New Opportunities for NBS in Science-Based Targets

New land sector guidance for FLAG emissions. WWF, a founding member of SBTi, is developing specific agriculture, forestry, and other land-use (AFOLU)3 mitigation pathways for companies with land sector emissions in their supply chains. These new pathways will not only include emissions reductions but also removals within the land sector. The guidance will detail overall AFOLU sector mitigation pathways as well as 10 specific mitigation pathways for major commodities: beef, chicken, dairy, maize, palm oil, pork, rice, soy, wheat, and roundwood. In parallel and in coordination, the Greenhouse Gas (GHG) Protocol is developing new guidance for corporate land-use and removals accounting. Novel comprehensive guidance on accounting and target setting for land-based emissions means that companies have an opportunity, and a requirement, to bring NBS—both emissions reductions and removals—into their mitigation targets.

New Net Zero Standard. This year the SBTi Net Zero Standard will be published, including criteria for abatement (within supply chain actions); neutralization (removals for limited residual emissions); and compensation (mitigation beyond net zero). The guidance will also detail appropriate NBS opportunities for all companies. Businesses with land sector emissions can deploy NBS directly toward net zero. Companies without land sector emissions must focus first on non-NBS abatement measures to meet their SBTi targets but may adopt NBS on the path to net zero through compensation or neutralization.

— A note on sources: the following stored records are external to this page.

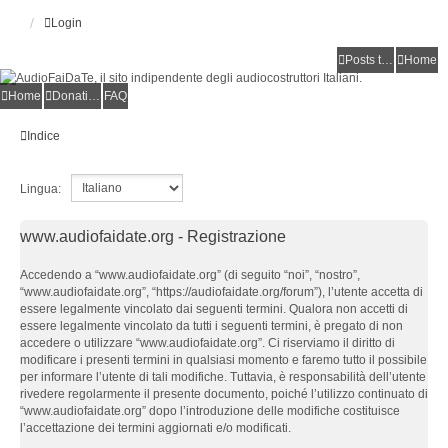
Login
Posts toplist
Home
Home
Donations
FAQ
Indice
Lingua:
www.audiofaidate.org - Registrazione
Accedendo a “www.audiofaidate.org” (di seguito “noi”, “nostro”,
“www.audiofaidate.org”, “https://audiofaidate.org/forum”), l’utente accetta di
essere legalmente vincolato dai seguenti termini. Qualora non accetti di
essere legalmente vincolato da tutti i seguenti termini, è pregato di non
accedere o utilizzare “www.audiofaidate.org”. Ci riserviamo il diritto di
modificare i presenti termini in qualsiasi momento e faremo tutto il possibile
per informare l’utente di tali modifiche. Tuttavia, è responsabilità dell’utente
rivedere regolarmente il presente documento, poiché l’utilizzo continuato di
“www.audiofaidate.org” dopo l’introduzione delle modifiche costituisce
l’accettazione dei termini aggiornati e/o modificati.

With new FLAG and net zero guidance forthcoming, companies (especially those with land sector emissions in their supply chains) will have novel tools to deploy NBS to meet their near-term Science-Based Targets and their net zero targets.4

Table: NBS in Science-Based Targets.5


1 This article refers specifically to NBS for climate mitigation (not including adaptation) and specifically NBS for climate mitigation such as reducing emissions from deforestation and degradation; reducing emissions from agriculture; restoring forests; improving forest management; and enhancing soil carbon. Additional land-related mitigation actions may be relevant for companies (including sustainable diets and reducing food loss and waste) and are incorporated where relevant in SBTi even though they are not included under many definitions of NBS.

2 While GHG Protocol guidance for land sector emissions is under development, we recommend the following guidance documents for reference:

3 We use the traditional term AFOLU and the SBTi term FLAG interchangeably here.

4 Land sector emissions are expected to be handled separately from nonland emissions.

5 The guidance is in draft form and still under review, so this categorization represents our best understanding of the state of play with a low-risk approach.